Shelvia selaku korban juga sempat menyampaikan apa yang menimpa pada dirinya, dimana ia sempat mengalami KDRT fisik dan psikis dan sudah melaporkan ke Polda Kepulauan Riau. Laporan KDRT nya sudah ditangani dengan baik oleh unit PPA. Shelvia dipisahkan paksa dari anaknya yang saat itu masih berusia 1 tahun 4 bulan yang membuatnya mengalami gangguan psikis dan penguasaan anaknya sudah berlangsung lebih dari 1 tahun. Shelvia juga merasa dikriminalisasi dengan lebih dari 8 laporan polisi yang dilaporkan oleh mantan suami. Shelvia selaku korban malah dituduh dan dilaporkan melakukan KDRT psikis dan diproses oleh Polresta Barelang Kepulauan Riau.

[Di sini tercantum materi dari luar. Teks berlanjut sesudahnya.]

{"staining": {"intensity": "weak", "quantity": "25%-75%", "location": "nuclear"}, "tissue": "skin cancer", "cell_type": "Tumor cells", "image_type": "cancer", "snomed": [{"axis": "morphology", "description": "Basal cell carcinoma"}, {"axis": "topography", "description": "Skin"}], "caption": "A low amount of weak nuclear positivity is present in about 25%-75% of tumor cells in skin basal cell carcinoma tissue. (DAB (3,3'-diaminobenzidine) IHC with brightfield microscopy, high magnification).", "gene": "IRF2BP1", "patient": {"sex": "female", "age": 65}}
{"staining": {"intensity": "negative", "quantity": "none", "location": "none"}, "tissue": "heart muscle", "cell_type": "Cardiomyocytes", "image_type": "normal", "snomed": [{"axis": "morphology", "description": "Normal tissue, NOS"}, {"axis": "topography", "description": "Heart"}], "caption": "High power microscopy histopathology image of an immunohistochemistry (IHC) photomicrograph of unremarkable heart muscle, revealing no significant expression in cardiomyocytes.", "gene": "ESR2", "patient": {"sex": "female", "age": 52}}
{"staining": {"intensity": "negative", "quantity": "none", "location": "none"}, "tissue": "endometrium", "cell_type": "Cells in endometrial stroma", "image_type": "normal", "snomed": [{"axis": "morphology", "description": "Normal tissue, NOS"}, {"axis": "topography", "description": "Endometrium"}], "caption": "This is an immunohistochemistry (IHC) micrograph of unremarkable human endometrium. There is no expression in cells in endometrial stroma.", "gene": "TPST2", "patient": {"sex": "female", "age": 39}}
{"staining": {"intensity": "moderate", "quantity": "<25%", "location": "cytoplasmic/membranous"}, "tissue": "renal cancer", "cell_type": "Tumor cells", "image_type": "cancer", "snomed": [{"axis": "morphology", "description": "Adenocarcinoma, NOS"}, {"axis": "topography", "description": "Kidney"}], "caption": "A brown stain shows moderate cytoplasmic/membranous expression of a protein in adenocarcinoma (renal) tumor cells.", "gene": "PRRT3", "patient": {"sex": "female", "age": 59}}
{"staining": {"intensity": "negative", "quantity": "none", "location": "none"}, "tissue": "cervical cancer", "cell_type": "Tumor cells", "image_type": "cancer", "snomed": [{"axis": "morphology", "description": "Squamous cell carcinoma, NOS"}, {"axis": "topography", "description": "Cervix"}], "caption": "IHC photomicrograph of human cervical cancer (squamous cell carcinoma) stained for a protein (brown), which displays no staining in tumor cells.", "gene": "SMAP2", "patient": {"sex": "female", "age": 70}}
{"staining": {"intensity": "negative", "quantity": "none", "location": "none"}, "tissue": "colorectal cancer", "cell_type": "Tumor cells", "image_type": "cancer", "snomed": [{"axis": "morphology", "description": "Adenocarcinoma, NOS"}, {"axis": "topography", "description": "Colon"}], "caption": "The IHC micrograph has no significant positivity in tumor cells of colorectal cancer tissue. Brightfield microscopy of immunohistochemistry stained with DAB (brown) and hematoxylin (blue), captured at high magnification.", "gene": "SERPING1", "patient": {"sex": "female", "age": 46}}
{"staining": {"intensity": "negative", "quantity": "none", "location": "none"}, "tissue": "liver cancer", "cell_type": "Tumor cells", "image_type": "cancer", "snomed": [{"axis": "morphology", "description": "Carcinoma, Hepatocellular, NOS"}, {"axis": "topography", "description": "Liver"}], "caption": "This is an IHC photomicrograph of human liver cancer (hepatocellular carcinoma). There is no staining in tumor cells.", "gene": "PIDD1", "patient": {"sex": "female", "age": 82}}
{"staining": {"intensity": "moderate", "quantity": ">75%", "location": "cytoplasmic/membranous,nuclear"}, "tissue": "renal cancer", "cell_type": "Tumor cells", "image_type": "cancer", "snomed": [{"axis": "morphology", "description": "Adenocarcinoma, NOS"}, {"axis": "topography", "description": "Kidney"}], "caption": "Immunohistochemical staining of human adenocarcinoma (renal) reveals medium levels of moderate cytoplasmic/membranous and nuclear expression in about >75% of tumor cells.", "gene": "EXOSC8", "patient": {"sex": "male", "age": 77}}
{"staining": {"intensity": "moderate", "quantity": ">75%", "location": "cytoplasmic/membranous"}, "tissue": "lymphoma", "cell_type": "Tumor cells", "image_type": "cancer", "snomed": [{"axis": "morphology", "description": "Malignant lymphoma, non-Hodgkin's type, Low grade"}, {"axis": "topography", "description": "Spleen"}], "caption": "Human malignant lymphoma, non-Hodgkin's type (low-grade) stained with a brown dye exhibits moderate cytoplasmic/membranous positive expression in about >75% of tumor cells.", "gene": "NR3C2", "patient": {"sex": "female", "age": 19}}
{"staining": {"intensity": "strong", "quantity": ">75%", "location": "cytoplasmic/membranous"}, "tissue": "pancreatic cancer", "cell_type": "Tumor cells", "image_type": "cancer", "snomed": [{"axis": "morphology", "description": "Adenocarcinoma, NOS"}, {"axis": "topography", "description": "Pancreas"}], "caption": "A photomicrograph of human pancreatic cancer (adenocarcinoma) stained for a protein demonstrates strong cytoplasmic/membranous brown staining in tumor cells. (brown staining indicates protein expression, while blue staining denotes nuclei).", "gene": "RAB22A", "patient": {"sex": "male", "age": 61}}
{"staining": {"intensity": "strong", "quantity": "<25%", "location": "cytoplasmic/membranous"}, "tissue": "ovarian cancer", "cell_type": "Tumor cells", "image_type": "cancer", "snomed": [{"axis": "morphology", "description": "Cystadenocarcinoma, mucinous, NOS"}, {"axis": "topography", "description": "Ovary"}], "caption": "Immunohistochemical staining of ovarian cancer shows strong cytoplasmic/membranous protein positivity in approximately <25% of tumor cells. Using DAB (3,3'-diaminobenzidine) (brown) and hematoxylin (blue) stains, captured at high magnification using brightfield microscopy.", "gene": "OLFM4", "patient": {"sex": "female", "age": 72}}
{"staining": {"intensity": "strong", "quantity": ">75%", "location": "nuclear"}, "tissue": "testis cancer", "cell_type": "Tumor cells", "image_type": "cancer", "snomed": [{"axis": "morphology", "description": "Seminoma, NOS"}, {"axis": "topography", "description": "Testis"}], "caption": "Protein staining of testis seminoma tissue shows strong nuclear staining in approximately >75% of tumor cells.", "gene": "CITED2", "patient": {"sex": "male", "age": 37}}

“Saya selaku korban malah dilaporkan balik oleh mantan suami dengan tuduhan KDRT psikis di Polresta Barelang dan sudah naik statusnya menjadi sidik oleh penyidik Polresta Barelang.” tekannya.

“Sudah saatnya Wanita Indonesia melawan segala bentuk kekerasan dan melindungi anak. Saya berharap agar semua Wanita Indonesia mampu berdiri tegak untuk memperjuangkan keadilan demi perlindungan atas diri nya dan anak. Di sini saya bersuara agar para penegak hukum di Indonesia mampu memproses laporan KDRT secara objektif, transparan dan tegak lurus. Bukan malah mendukung tindakan kriminalisasi para pelaku KDRT.”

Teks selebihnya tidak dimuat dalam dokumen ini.